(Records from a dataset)
◇ ◇ ◇ ◇ ◇

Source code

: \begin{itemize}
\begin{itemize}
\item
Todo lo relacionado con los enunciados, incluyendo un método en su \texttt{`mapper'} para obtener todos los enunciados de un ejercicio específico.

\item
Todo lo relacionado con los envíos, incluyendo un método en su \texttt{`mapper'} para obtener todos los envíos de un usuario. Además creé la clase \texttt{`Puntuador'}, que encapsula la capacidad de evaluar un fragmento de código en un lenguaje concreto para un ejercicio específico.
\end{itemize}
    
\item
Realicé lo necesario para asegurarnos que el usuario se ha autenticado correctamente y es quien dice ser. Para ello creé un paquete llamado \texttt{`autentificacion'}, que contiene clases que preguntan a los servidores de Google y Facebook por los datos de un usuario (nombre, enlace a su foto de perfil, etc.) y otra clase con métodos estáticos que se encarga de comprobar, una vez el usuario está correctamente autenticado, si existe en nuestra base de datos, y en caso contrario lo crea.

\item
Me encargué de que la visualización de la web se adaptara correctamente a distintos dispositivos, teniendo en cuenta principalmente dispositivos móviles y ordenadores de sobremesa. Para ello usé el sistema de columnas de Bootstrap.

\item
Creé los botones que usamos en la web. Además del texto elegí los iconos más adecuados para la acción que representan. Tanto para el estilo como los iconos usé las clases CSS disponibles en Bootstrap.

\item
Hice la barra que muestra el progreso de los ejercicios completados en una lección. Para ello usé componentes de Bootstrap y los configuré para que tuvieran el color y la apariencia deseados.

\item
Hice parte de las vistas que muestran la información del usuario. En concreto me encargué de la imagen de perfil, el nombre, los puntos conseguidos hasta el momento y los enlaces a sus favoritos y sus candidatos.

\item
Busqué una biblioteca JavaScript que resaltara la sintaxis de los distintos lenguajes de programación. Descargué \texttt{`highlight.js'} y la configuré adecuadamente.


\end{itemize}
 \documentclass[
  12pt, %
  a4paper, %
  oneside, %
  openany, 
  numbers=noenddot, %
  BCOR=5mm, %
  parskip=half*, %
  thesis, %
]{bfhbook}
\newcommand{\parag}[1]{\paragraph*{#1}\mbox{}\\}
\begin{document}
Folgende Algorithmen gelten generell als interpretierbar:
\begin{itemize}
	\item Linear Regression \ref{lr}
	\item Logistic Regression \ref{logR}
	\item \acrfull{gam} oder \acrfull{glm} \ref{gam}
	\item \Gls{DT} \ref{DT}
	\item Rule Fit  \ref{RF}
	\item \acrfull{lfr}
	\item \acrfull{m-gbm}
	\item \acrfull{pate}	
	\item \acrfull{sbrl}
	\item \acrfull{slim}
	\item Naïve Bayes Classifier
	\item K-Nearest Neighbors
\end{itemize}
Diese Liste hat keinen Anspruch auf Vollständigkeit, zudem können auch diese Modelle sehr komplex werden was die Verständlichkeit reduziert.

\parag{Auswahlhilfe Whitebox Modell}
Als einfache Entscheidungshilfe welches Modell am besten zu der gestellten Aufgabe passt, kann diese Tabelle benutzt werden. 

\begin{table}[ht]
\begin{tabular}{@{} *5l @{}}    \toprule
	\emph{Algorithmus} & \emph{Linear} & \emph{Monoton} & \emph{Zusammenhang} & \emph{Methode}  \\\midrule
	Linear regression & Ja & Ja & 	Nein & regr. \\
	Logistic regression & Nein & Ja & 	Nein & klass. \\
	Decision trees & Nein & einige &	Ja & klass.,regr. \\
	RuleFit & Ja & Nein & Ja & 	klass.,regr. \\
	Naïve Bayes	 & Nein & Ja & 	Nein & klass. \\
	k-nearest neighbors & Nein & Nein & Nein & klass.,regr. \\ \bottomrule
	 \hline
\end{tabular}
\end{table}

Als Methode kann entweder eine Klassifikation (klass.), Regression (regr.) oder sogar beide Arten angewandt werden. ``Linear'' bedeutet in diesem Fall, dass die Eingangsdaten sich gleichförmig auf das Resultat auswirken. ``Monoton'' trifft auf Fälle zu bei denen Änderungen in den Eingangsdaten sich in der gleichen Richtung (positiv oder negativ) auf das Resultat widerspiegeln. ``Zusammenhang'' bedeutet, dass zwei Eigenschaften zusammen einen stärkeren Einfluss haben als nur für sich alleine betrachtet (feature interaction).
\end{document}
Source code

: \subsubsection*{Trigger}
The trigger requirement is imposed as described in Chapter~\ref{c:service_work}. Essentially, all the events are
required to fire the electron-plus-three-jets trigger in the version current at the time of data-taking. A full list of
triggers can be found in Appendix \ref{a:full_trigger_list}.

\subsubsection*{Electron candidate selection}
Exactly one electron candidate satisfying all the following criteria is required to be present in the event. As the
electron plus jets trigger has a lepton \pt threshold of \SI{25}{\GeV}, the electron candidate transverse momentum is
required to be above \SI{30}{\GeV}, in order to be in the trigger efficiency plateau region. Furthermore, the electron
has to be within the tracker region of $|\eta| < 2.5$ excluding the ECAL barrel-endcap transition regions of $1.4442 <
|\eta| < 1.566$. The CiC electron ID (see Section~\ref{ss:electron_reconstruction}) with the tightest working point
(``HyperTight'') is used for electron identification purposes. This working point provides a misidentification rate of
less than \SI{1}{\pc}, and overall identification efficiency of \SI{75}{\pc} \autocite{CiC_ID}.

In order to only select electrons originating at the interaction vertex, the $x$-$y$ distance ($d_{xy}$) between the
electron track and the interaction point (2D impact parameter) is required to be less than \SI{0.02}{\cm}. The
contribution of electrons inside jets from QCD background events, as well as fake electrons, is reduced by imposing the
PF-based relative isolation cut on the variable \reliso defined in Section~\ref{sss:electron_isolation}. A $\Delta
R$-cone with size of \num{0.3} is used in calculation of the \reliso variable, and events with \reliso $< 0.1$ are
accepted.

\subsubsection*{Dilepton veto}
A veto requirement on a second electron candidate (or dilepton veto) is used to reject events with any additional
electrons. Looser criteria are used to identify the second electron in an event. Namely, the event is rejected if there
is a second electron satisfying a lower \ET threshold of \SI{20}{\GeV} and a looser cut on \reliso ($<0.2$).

◇ ◇ ◇ ◇ ◇

§ **WHAT TO WORK ON**
All that is wanted is the stretch of lines above from the one containing "required to be above" through the one containing "has to be within", duplicated exactly.

§ **WRITTEN RESPONSE**
required to be above \SI{30}{\GeV}, in order to be in the trigger efficiency plateau region. Furthermore, the electron
has to be within the tracker region of $|\eta| < 2.5$ excluding the ECAL barrel-endcap transition regions of $1.4442 <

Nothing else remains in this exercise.